*Input*
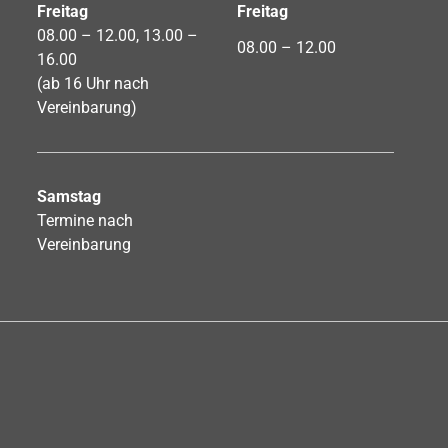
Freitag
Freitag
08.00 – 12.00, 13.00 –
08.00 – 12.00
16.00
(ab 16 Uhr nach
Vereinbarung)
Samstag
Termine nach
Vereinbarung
* * *
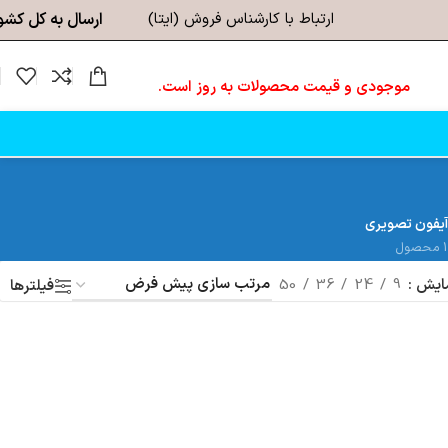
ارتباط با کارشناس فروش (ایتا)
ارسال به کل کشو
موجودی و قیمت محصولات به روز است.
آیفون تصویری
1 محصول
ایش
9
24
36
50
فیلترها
---
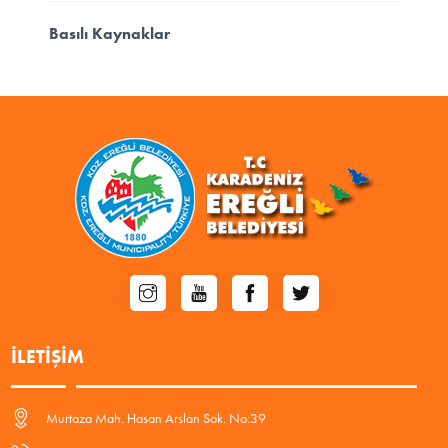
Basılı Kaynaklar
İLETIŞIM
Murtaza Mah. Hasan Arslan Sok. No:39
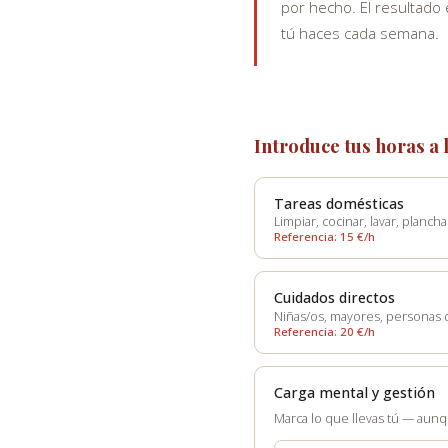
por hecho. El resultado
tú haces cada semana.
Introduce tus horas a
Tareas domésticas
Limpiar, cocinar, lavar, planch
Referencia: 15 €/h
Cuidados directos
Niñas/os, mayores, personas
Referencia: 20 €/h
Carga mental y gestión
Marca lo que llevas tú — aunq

*What is expected*
Which lines run from the one holding "Referencia: 20 €/h" through the one holding "Marca lo que llevas tú — aunq" in the records above? Repeat them exactly, both included, and nothing more.

*Exercise output*
Referencia: 20 €/h
Carga mental y gestión
Marca lo que llevas tú — aunq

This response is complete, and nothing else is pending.